We will take this bit by bit.

  • 0:28 – the narrator states that most scientists regard the age of the earth as between 4.55 and 4.6 and then remarks that, if this is so accurate, why the 50 million year discrepancy?  He then states “That seems like a lot.”  50 million divided by 4.55 billion is 1.09%.  That is the standard error. This date range is made up of thousands of individual dates. The speedometer on your car is less accurate than that (standard error of 2.5%).  In fact, in any statistical test a 1% standard error is considered is equivalent to saying that you are 99% confident that the results you have are accurate. 1% is not a lot of anything. Also carefully omitted from the narrative is that these dates are derived from at least five different kinds of radiometric isochron dating:
    • Lead-Lead isochron
    • Samnium-Neodymium isochron
    • Rubidium-Strontium isochron
    • Rhenium-Osmium isochron and
    • Argon-Argon isochron.

All of these dating methods have different decay states, decay rates and half lives and yet all give dates to within 1% error

  • 1:52 – After a reasonably straightforward description of radiometric dating, the narrator then, while admitting that it is true that a decay rate can be measured using “observational science,” it requires “historical science” to tell how old the rock actually is. He states that in order to get accurate measures from rocks, one would have to know both the decay rate and the initial conditions of the rock, otherwise we cannot directly measure the ages of rocks.  He asks “how do we know what the initial conditions were in the rock sample?”  and “How do we know the amounts of parent or daughter elements haven’t been altered by other process in the past?” and How does someone know the decay rate has remained constant in the past?”   He then says “They don’t.” This is false.
  • Timothy Heaton, Chair of the Department of Earth Sciences & Physics at South Dakota State University writes this about the parent/daughter ratios:

    Isochron dating bypasses the necessity of knowing the quantity of initial daughter product in the rock by not using that value in the computation. Instead of using the initial quantity of daughter isotope, the ratio of daughter isotope compared to another isotope of the same element (which is not the product of any decay process) is used as the comparison for isochron dating. The plot of the ratios of the number of atoms of the parent isotope to the number of atoms in the non-daughter isotope compared to the number of atoms of the daughter isotope to the non-daughter isotope should result in a straight line that intersects the vertical y-axis (which is the ratio of daughter to non-daughter isotopes). This point of intersection gives the initial ratio of daughter to non-daughter isotopes, which would also be the ratio in a mineral that crystallized without any parent isotope present.

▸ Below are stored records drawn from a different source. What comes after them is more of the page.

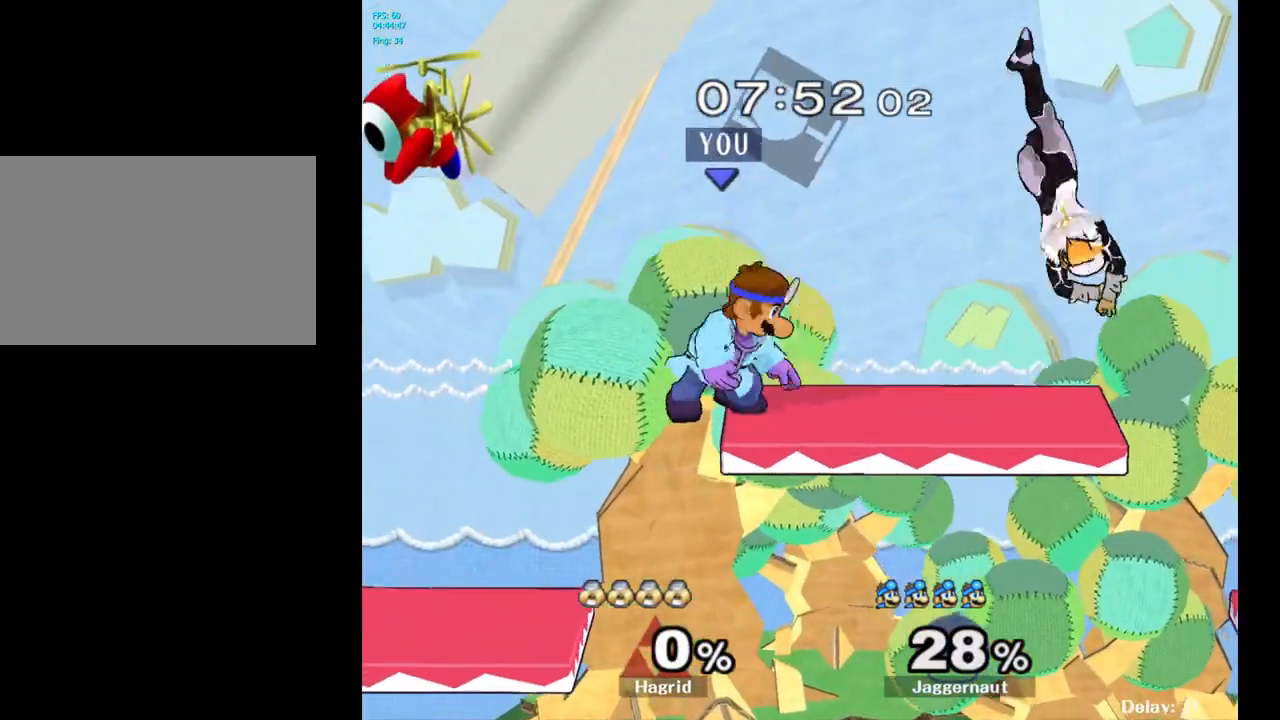
{"buttons": ["R1"], "left_stick": "down-right", "right_stick": "center", "events": [[350, "left_stick", "down-right"]]}
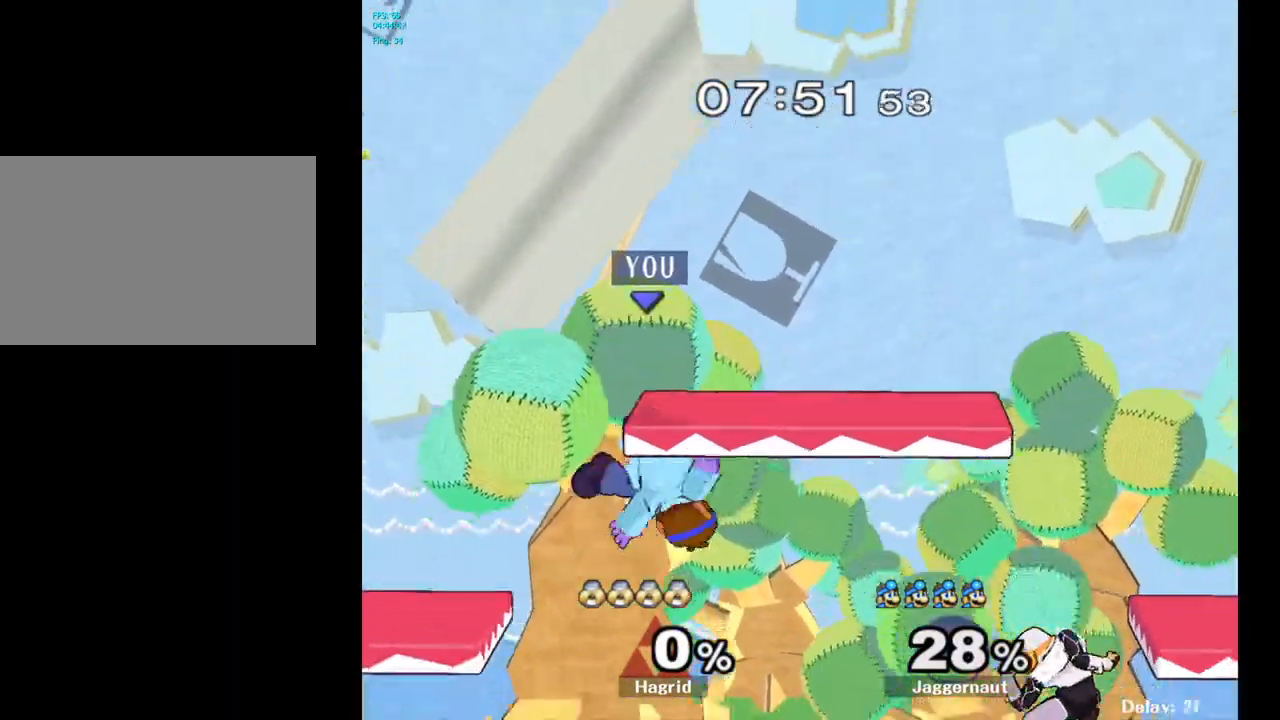
{"buttons": [], "left_stick": "center", "right_stick": "center", "events": [[133, "R1", "up"], [183, "Y", "down"], [217, "left_stick", "up-right"], [300, "left_stick", "down-right"], [350, "left_stick", "down"], [367, "R1", "down"], [467, "Y", "up"], [483, "left_stick", "center"], [500, "R1", "up"]]}
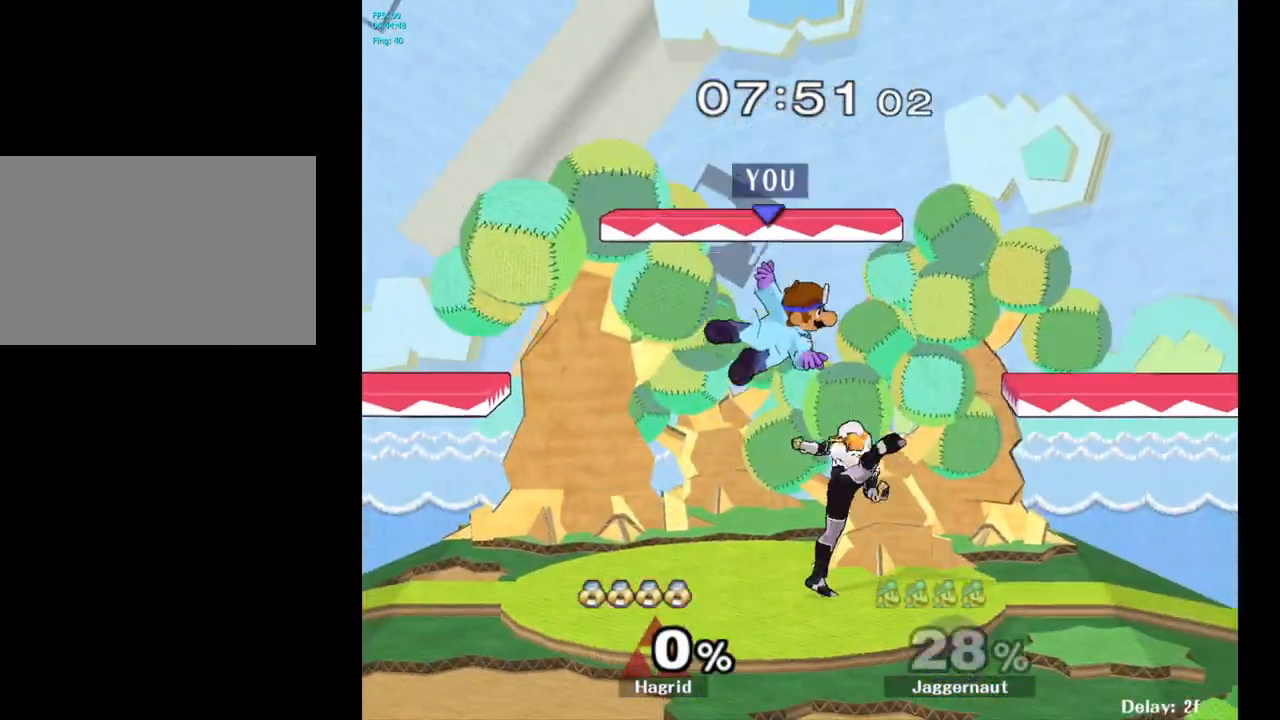
{"buttons": [], "left_stick": "right", "right_stick": "center", "events": [[117, "left_stick", "down"], [217, "left_stick", "right"]]}
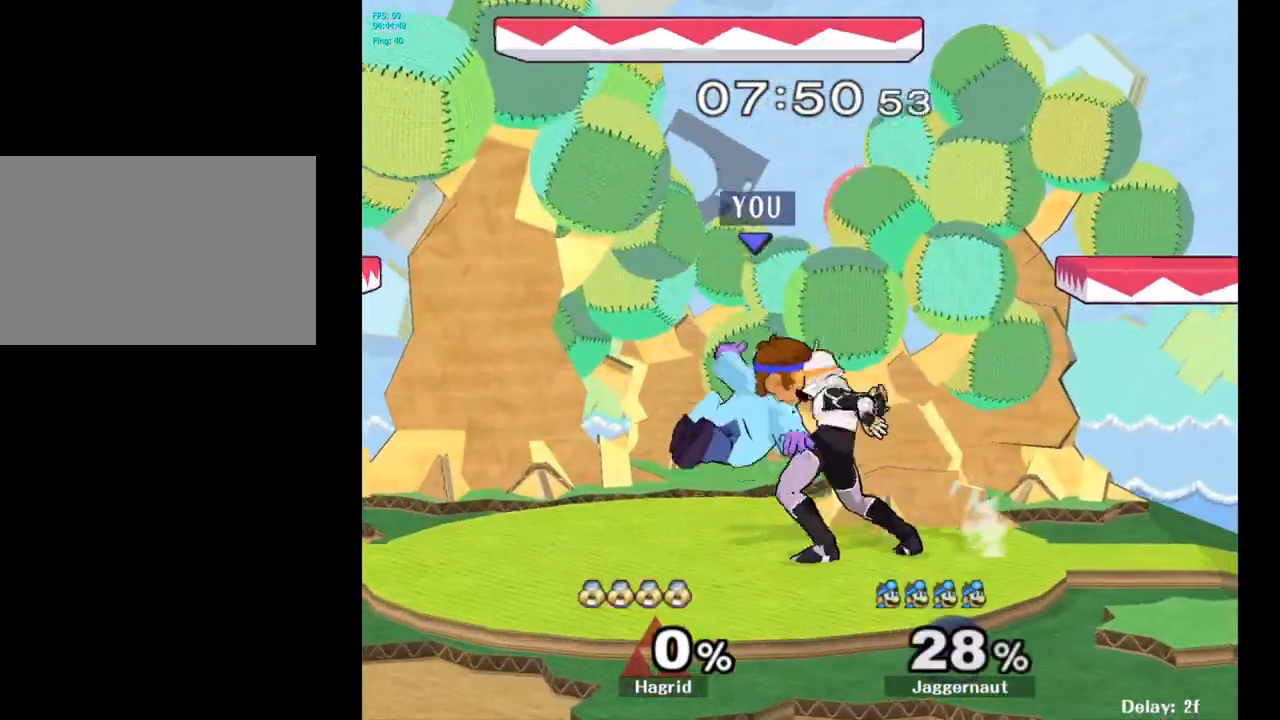
{"buttons": [], "left_stick": "right", "right_stick": "center", "events": [[83, "left_stick", "down"], [217, "A", "down"], [317, "A", "up"], [400, "left_stick", "right"]]}
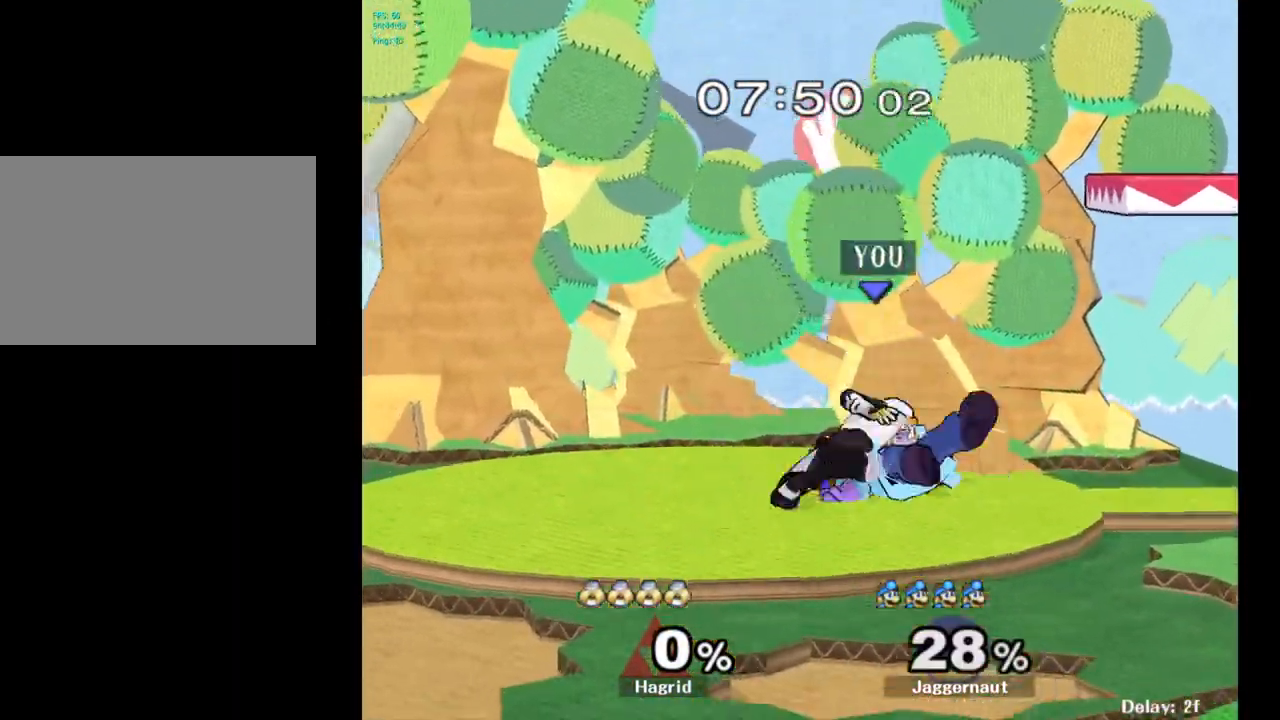
{"buttons": ["Y"], "left_stick": "right", "right_stick": "center", "events": [[483, "Y", "down"]]}
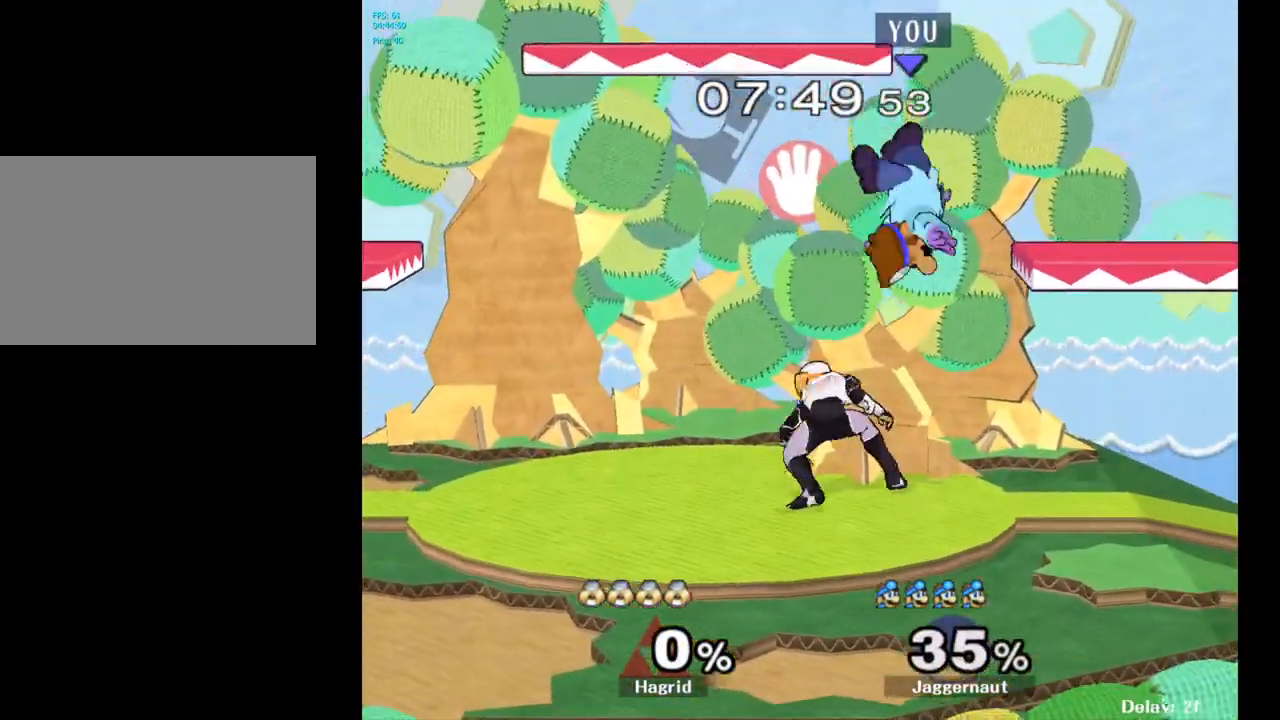
{"buttons": [], "left_stick": "up", "right_stick": "center", "events": [[33, "left_stick", "center"], [83, "Y", "up"], [167, "Y", "down"], [167, "left_stick", "up-right"], [233, "Y", "up"], [317, "Y", "down"], [383, "Y", "up"], [433, "left_stick", "up"]]}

    Here is a web site that shows how this plot works in graphic fashion. The narrator’s  hourglass analogy is, therefore, inaccurate.  We don’t need to know how much sand was in the hourglass to begin with, nor did we need to observe the process.  The decay rate is well-known and invariate, which leads to his second statement.

  • As far as the variation in decay rates of radiogenic isotopes goes, they have been shown to vary only  0.1% in response to outside influences (here, and here) and have been shown to vary significantly only under extreme laboratory conditions not found on earth.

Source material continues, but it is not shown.